Expensive hybrid to be replaced with a more affordable option
HKFoods announced on Friday (August 8) that it is considering the issuance of new hybrid capital securities with an expected size of 20 MEUR. The net proceeds from the issuance would be used to redeem the existing 26 MEUR capital securities, among other things. We estimate that this measure will enable the company to cut its annual interest expenses on its hybrid bond to at least half of the current level, 4 MEUR/year. The current hybrid bond has an annual interest rate of 16%, and we estimate that the interest rate on the new hybrid bond will be significantly lower, perhaps around 9%, considering the current market pricing of hybrid bonds for companies with a similar credit risk. We estimate that the new hybrid bond issue will be completed within approximately one week of the announcement, at which point the pricing (i.e., interest rate) of the hybrid bond will also be confirmed. The potential new capital securities can be redeemed no earlier than the third anniversary of the issue date.
Solution may enable optimization of financing costs in the medium term
In our latest analysis (August 7), we explored the possibility of redeeming the hybrid bond and determined that it could potentially be implemented without a new hybrid based on the covenants (H1'25 cash reserves: 47 MEUR, H1'24: 16 MEUR).
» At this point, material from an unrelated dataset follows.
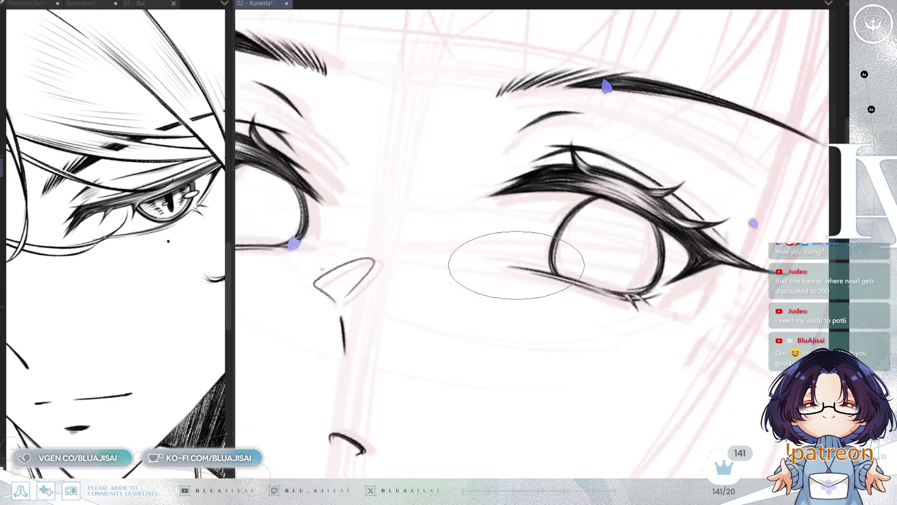
drag(731, 162, 750, 130)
Based on the currently proposed plan, it can be estimated that financing costs for the hybrid will not decrease quite as much as we had predicted. Issuing the new hybrid bond ensures clearer safety margins for loan covenants, even in more negative earnings scenarios. Additionally, it could help the company refinance its current expensive (and more substantial) bond, which is due in the second half of 2026. Although the interest rate on this 90 MEUR bond is high at 7.5% + 3-month Euribor, it is priced on the aftermarket at around 3 percentage points lower, which is probably due to HKFoods' strong turnaround and strengthening balance sheet. While the present arrangement with hybrid bonds does not minimize short-term costs, it supports the equity ratio from the perspective of bond investors and may enable the optimization of overall financing costs in the medium term.
More leeway for short-term dividend payments
In recent years, the company has paid dividends or returned capital even when its results have been negative, which we believe has slowed down the balancing of the balance sheet and the optimization of high interest costs. The new hybrid bond naturally improves the company's short-term ability to pay dividends or return capital compared to our previous assumption that the hybrid would be redeemed with cash reserves, causing the balance sheet ratios to rise close to the covenant thresholds. In terms of share value development, we believe it would be optimal for dividend payments to be as low as possible until the current high financing costs can be secured below the ROE requirement. In the spring, the annual general meeting decided to pay shareholders a capital repayment of EUR 0.09 per share (paid) and also authorized the board of directors to decide on a discretionary distribution of funds of EUR 0.05 per share (no decision has yet been made).